Job :: Retype the part of the text below about fears after 9/11, starting with "Like many people, in" and going on through "was the latter.".

Given text ::
My biggest asset, though, is that I don’t play for Team Red or Team Blue. I play for Team Truth.
I don’t find an argument persuasive or baseless because my tribe is making it. I don’t do tribalism at all. Couldn’t care less what a politician or a pundit or an “expert” thinks. I determine reality using facts, evidence, logic, and reason, and the FELR model has never let me down.
Like many people, in the weeks immediately after 9/11, I feared our lives had changed forever. Terror attacks at home would become frequent. “World War IV” was upon us, and it could last a very long time.
But weeks turned to months, and months turned to years. It became more and more obvious that “things will never be the same” was drama queenery. My assessment began to resemble Seymour Hersh’s description of what a senior spook suspected:
He … said at the time that there was a debate about whether the attacks were a long-planned, deep-cell operation, and we were going to be looking at cell operations like this throughout the country — major embedded groups of Al Qaeda, what you will. The other possibility was that the nineteen hijackers were the equivalent of a pickup basketball team that made it to the Final Four. His guess was the latter.

Given records ::

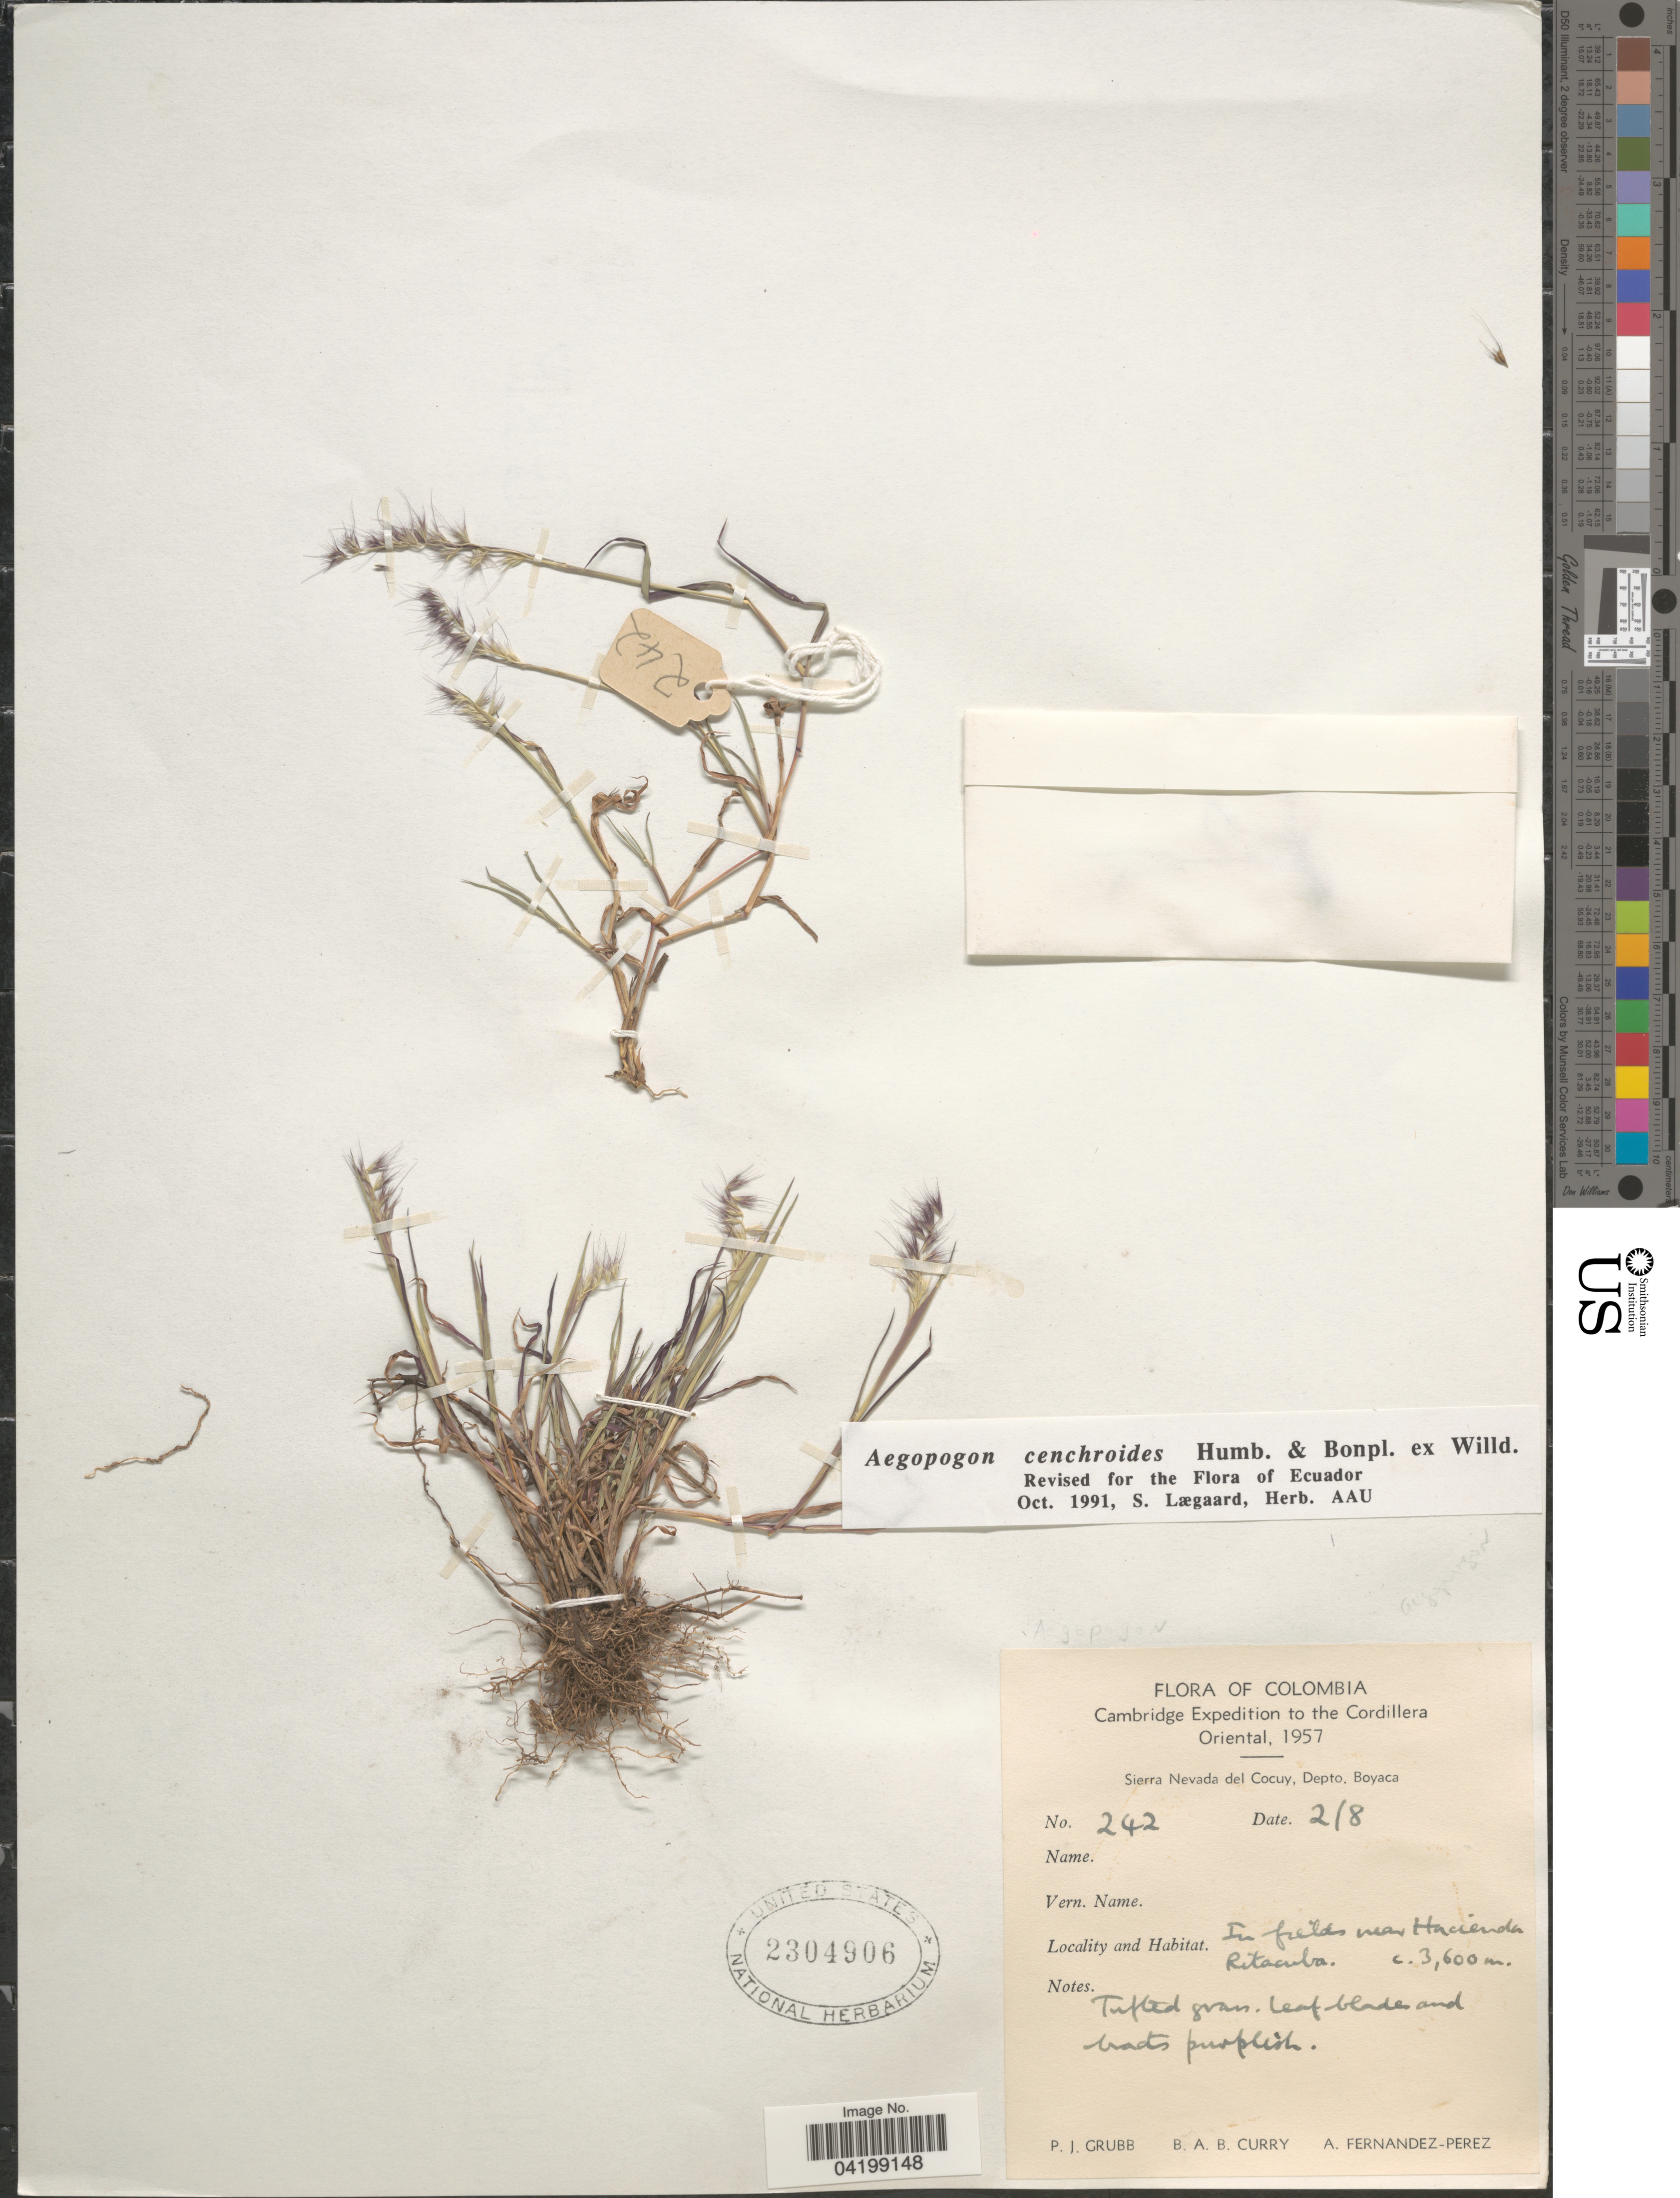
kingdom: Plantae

---

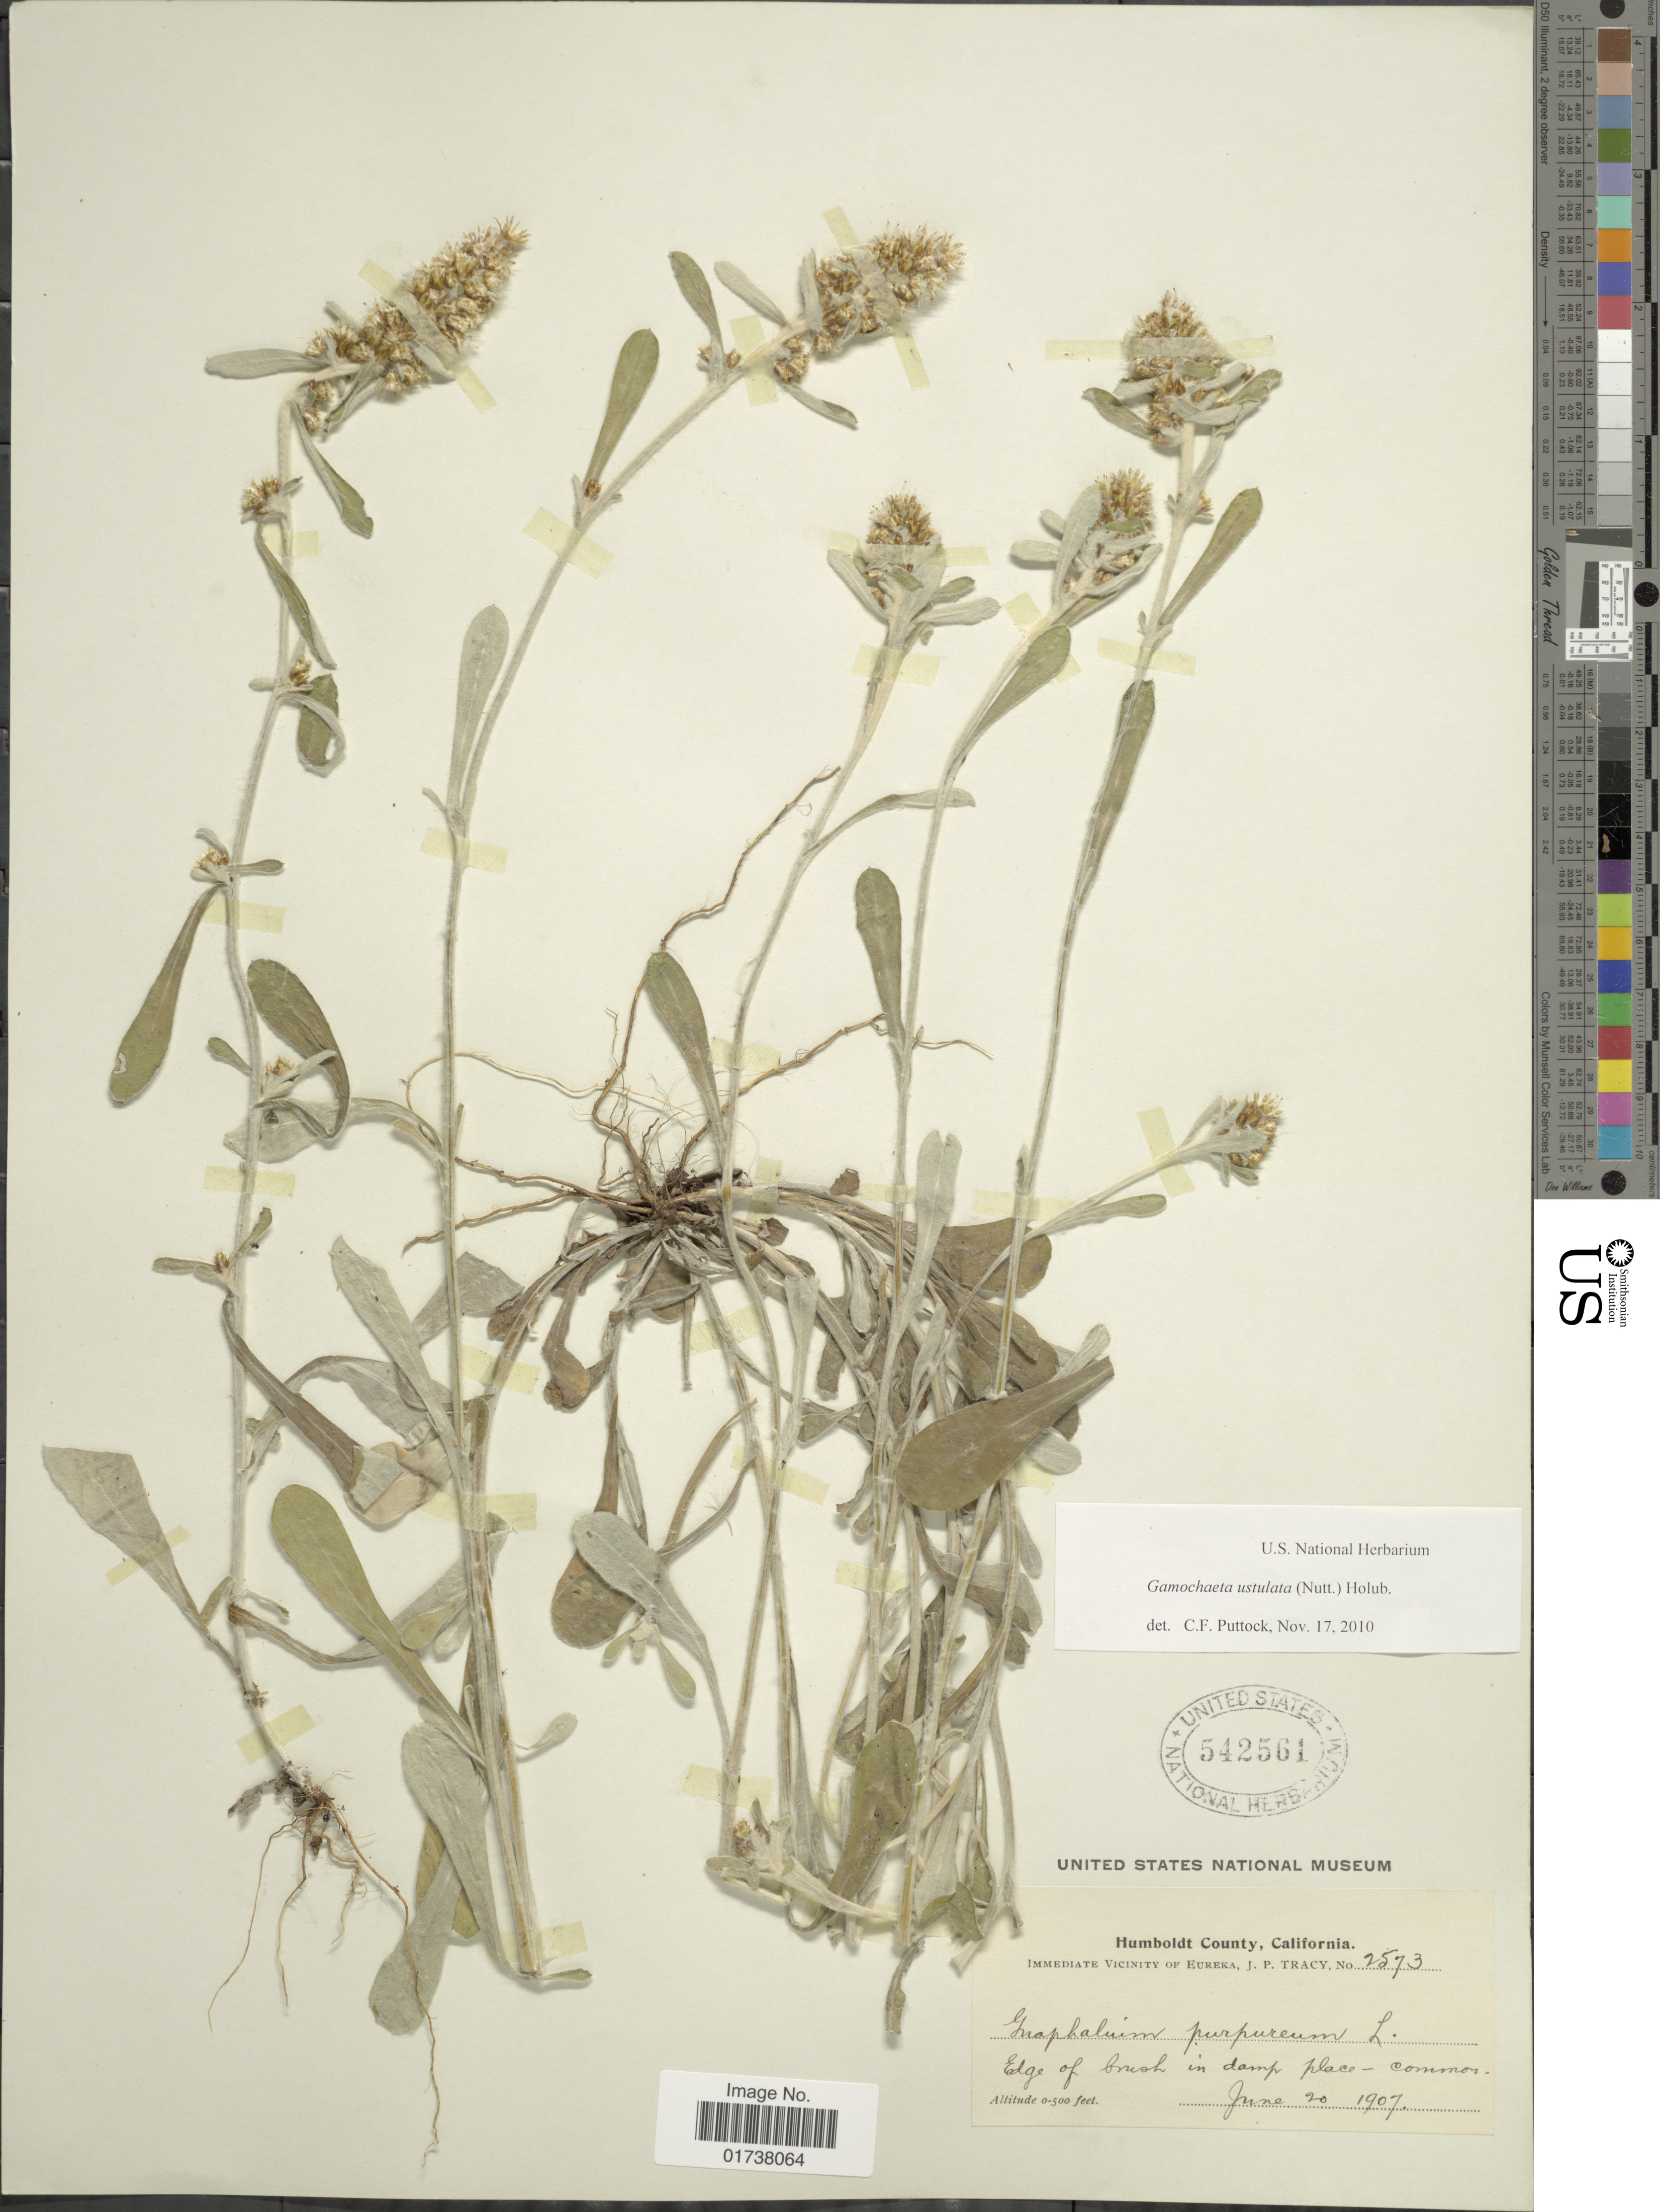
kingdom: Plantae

Correct answer ::
Like many people, in the weeks immediately after 9/11, I feared our lives had changed forever. Terror attacks at home would become frequent. “World War IV” was upon us, and it could last a very long time.
But weeks turned to months, and months turned to years. It became more and more obvious that “things will never be the same” was drama queenery. My assessment began to resemble Seymour Hersh’s description of what a senior spook suspected:
He … said at the time that there was a debate about whether the attacks were a long-planned, deep-cell operation, and we were going to be looking at cell operations like this throughout the country — major embedded groups of Al Qaeda, what you will. The other possibility was that the nineteen hijackers were the equivalent of a pickup basketball team that made it to the Final Four. His guess was the latter.